The proposed investment from Washington comes at a precarious time. Preschool enrollment declined by nearly 25 percent over the past year, largely because of the coronavirus pandemic. As of December, about half of 4-year-olds and 40 percent of 3-year-olds attended pre-K, including in remote programs. And only 13 percent of children in poverty were receiving an in-person preschool education in December, according to the National Institute for Early Education Research.
Unlike the preschool proposal, the child care plan is not universal. It would offer subsidies to families earning up to 1.5 times their state’s median income, which could be in the low six figures in some locations. It would also continue tax credits approved in the pandemic relief bill this year that offer benefits to people earning up to $400,000 a year.
As with Mr. Biden’s previous policy proposals, the American Families Plan offers something to many traditional Democratic Party constituencies. The administration is closely tied to teachers’ unions, and while many early childhood educators are not unionized, the proposal also calls for investments in K-12 teacher education, training and pay, which are all union priorities. One goal is to bring more teachers of color into a public education system where a majority of students are nonwhite.

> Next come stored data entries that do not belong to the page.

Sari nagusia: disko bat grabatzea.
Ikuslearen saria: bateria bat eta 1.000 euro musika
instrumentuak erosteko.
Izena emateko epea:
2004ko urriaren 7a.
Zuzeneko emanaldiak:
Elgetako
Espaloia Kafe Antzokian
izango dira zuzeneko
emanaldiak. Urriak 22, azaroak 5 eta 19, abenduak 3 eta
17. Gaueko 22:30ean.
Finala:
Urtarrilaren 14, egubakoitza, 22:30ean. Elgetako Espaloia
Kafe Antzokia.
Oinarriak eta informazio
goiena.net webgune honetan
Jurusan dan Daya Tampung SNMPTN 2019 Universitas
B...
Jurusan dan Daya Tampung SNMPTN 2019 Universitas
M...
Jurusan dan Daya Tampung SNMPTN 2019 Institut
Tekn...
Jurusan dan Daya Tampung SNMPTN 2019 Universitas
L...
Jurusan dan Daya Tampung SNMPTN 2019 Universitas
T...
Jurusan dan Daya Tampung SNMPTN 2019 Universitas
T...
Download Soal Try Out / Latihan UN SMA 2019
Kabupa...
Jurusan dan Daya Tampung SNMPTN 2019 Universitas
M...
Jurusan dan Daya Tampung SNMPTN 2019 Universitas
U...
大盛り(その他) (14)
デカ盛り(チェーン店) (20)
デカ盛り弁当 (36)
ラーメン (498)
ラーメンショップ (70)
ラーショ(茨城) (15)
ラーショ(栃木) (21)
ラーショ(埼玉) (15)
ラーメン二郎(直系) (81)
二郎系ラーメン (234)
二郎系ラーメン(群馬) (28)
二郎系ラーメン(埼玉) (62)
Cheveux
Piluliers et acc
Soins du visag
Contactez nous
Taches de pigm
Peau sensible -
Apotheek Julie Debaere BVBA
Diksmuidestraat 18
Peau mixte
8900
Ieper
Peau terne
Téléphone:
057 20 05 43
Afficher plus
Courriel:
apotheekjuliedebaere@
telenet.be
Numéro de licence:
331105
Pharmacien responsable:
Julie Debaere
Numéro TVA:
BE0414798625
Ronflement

The expansion of free community college would apply to all students, regardless of income. It would require states to contribute to meet the goal of universal access, senior administration officials said on Tuesday. Mr. Biden would also expand Pell grants for low-income students and subsidize two years of tuition at historically black colleges and universities, as well as at institutions that serve members of Native American tribes and other minority groups.
Mr. Fuller said he expected the community college proposal to effectively target spending to the neediest students. About one-third of all undergraduates attend public two-year colleges, which serve a disproportionate number of students from low-income families.
The paid leave program will phase in over time. The administration’s fact sheet says it will guarantee 12 weeks of paid “parental, family and personal illness/safe leave” by its 10th year in existence. Workers on leave will earn up to $4,000 a month, with as little as two-thirds or as much as 80 percent of their incomes replaced, depending on how much they earn.
Other provisions include late concessions to key Democratic constituencies. Administration officials had removed the health care credits last week but added them back under pressure from Speaker Nancy Pelosi of California and others. They bucked pressure from House and Senate Democrats to make permanent an expanded child tax credit created by the pandemic relief bill, extending it through 2025. But the plan would make permanent one aspect of the expanded credit, which allows parents with little or no income to reap its benefits regardless of how much they earn.